→ Try it
Copy every record below word for word, leaving out the pictures.

→ Stored data records
* * *

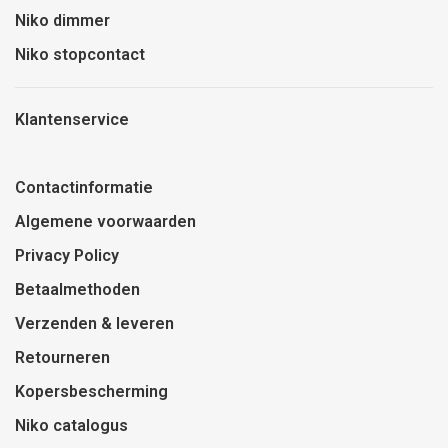
Niko dimmer
Niko stopcontact
Klantenservice
Contactinformatie
Algemene voorwaarden
Privacy Policy
Betaalmethoden
Verzenden & leveren
Retourneren
Kopersbescherming
Niko catalogus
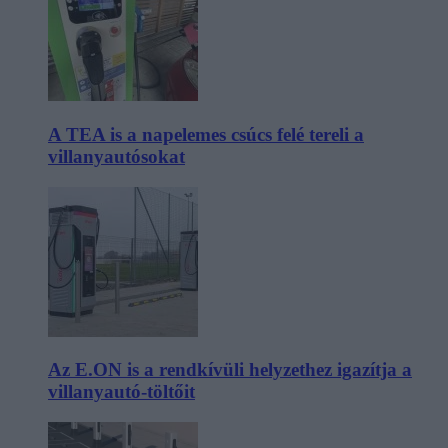
A TEA is a napelemes csúcs felé tereli a
villanyautósokat
Az E.ON is a rendkívüli helyzethez igazítja a
villanyautó-töltőit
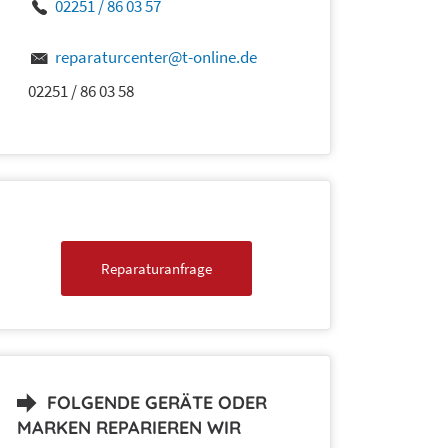
02251 / 86 03 57
reparaturcenter@t-online.de
02251 / 86 03 58
Reparaturanfrage
FOLGENDE GERÄTE ODER
MARKEN REPARIEREN WIR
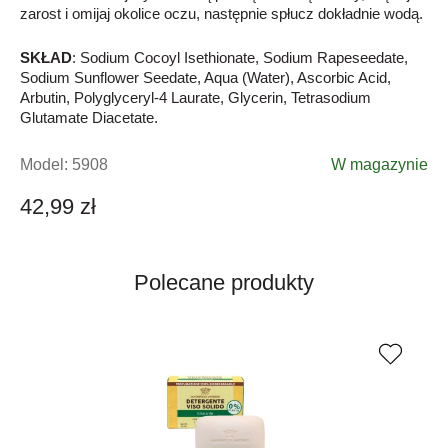
zarost i omijaj okolice oczu, następnie spłucz dokładnie wodą.
SKŁAD
: Sodium Cocoyl Isethionate, Sodium Rapeseedate,
Sodium Sunflower Seedate, Aqua (Water), Ascorbic Acid,
Arbutin, Polyglyceryl-4 Laurate, Glycerin, Tetrasodium
Glutamate Diacetate.
Model:
5908
W magazynie
42,99 zł
Polecane produkty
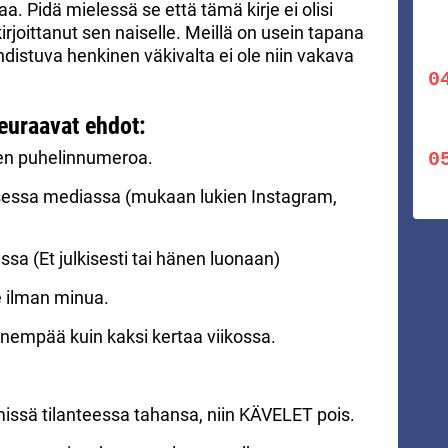
. Pidä mielessä se että tämä kirje ei olisi
kirjoittanut sen naiselle. Meillä on usein tapana
hdistuva henkinen väkivalta ei ole niin vakava
seuraavat ehdot:
isen puhelinnumeroa.
lisessa mediassa (mukaan lukien Instagram,
sa (Et julkisesti tai hänen luonaan)
 ilman minua.
 enempää kuin kaksi kertaa viikossa.
missä tilanteessa tahansa, niin KÄVELET pois.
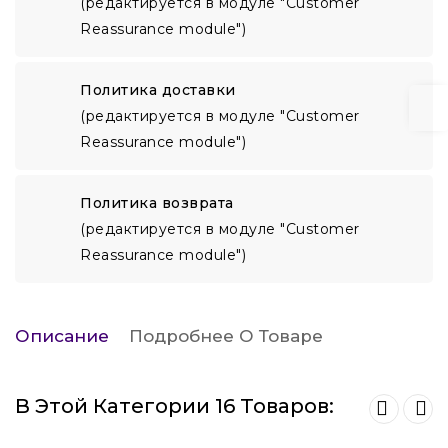
(редактируется в модуле "Customer
Reassurance module")
Политика доставки
(редактируется в модуле "Customer
Reassurance module")
Политика возврата
(редактируется в модуле "Customer
Reassurance module")
Описание
Подробнее О Товаре
В Этой Категории 16 Товаров:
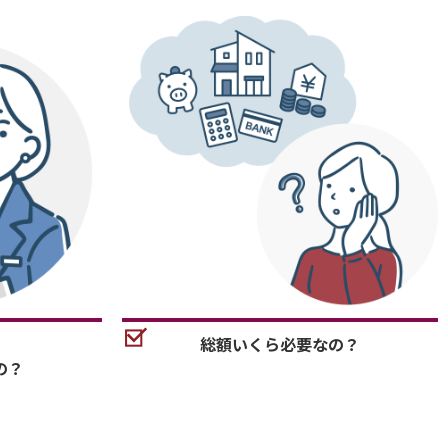
総額いくら必要なの？
の？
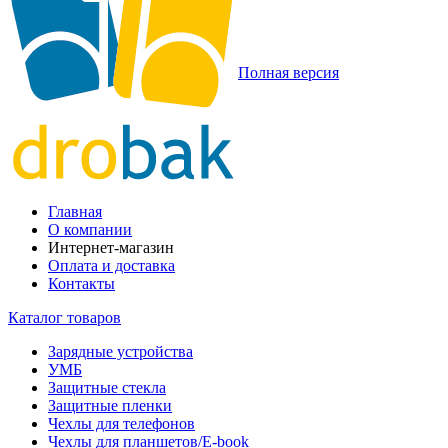
Полная версия
Главная
О компании
Интернет-магазин
Оплата и доставка
Контакты
Каталог товаров
Зарядные устройства
УМБ
Защитные стекла
Защитные пленки
Чехлы для телефонов
Чехлы для планшетов/E-book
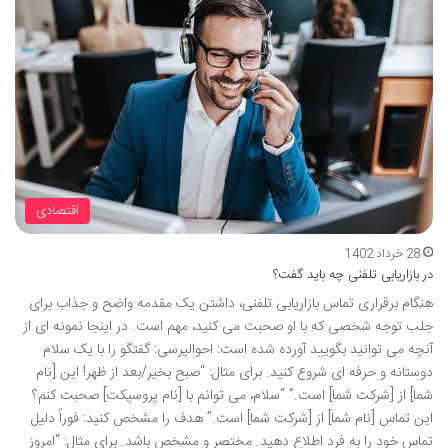
اقتصادی
28 خرداد 1402
در بازاریابی تلفنی چه باید گفت؟
هنگام برقراری تماس بازاریابی تلفنی، داشتن یک مقدمه واضح و جذاب برای
جلب توجه شخصی که با او صحبت می کنید، مهم است. در اینجا نمونه ای از
آنچه می توانید بگویید آورده شده است: احوالپرسی: گفتگو را با یک سلام
دوستانه و حرفه ای شروع کنید. برای مثال: “صبح بخیر/بعد از ظهر! این [نام
شما] از [شرکت شما] است.” “سلام، می توانم با [نام پروسپکت] صحبت کنم؟
این تماس [نام شما] از [شرکت شما] است.” هدف را مشخص کنید: فوراً دلیل
تماس خود را به فرد اطلاع دهید. مختصر و مشخص باشد. برای مثال: “امروز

* * *

→ Solution to this problem
Niko dimmer
Niko stopcontact
Klantenservice
Contactinformatie
Algemene voorwaarden
Privacy Policy
Betaalmethoden
Verzenden & leveren
Retourneren
Kopersbescherming
Niko catalogus
A TEA is a napelemes csúcs felé tereli a
villanyautósokat
Az E.ON is a rendkívüli helyzethez igazítja a
villanyautó-töltőit
02251 / 86 03 57
reparaturcenter@t-online.de
02251 / 86 03 58
Reparaturanfrage
FOLGENDE GERÄTE ODER
MARKEN REPARIEREN WIR
zarost i omijaj okolice oczu, następnie spłucz dokładnie wodą.
SKŁAD
: Sodium Cocoyl Isethionate, Sodium Rapeseedate,
Sodium Sunflower Seedate, Aqua (Water), Ascorbic Acid,
Arbutin, Polyglyceryl-4 Laurate, Glycerin, Tetrasodium
Glutamate Diacetate.
Model:
5908
W magazynie
42,99 zł
Polecane produkty
. Pidä mielessä se että tämä kirje ei olisi
kirjoittanut sen naiselle. Meillä on usein tapana
hdistuva henkinen väkivalta ei ole niin vakava
seuraavat ehdot:
isen puhelinnumeroa.
lisessa mediassa (mukaan lukien Instagram,
sa (Et julkisesti tai hänen luonaan)
 ilman minua.
 enempää kuin kaksi kertaa viikossa.
missä tilanteessa tahansa, niin KÄVELET pois.
(редактируется в модуле "Customer
Reassurance module")
Политика доставки
(редактируется в модуле "Customer
Reassurance module")
Политика возврата
(редактируется в модуле "Customer
Reassurance module")
Описание
Подробнее О Товаре
В Этой Категории 16 Товаров:
総額いくら必要なの？
の？
Полная версия
Главная
О компании
Интернет-магазин
Оплата и доставка
Контакты
Каталог товаров
Зарядные устройства
УМБ
Защитные стекла
Защитные пленки
Чехлы для телефонов
Чехлы для планшетов/E-book
اقتصادی
28 خرداد 1402
در بازاریابی تلفنی چه باید گفت؟
هنگام برقراری تماس بازاریابی تلفنی، داشتن یک مقدمه واضح و جذاب برای
جلب توجه شخصی که با او صحبت می کنید، مهم است. در اینجا نمونه ای از
آنچه می توانید بگویید آورده شده است: احوالپرسی: گفتگو را با یک سلام
دوستانه و حرفه ای شروع کنید. برای مثال: “صبح بخیر/بعد از ظهر! این [نام
شما] از [شرکت شما] است.” “سلام، می توانم با [نام پروسپکت] صحبت کنم؟
این تماس [نام شما] از [شرکت شما] است.” هدف را مشخص کنید: فوراً دلیل
تماس خود را به فرد اطلاع دهید. مختصر و مشخص باشد. برای مثال: “امروز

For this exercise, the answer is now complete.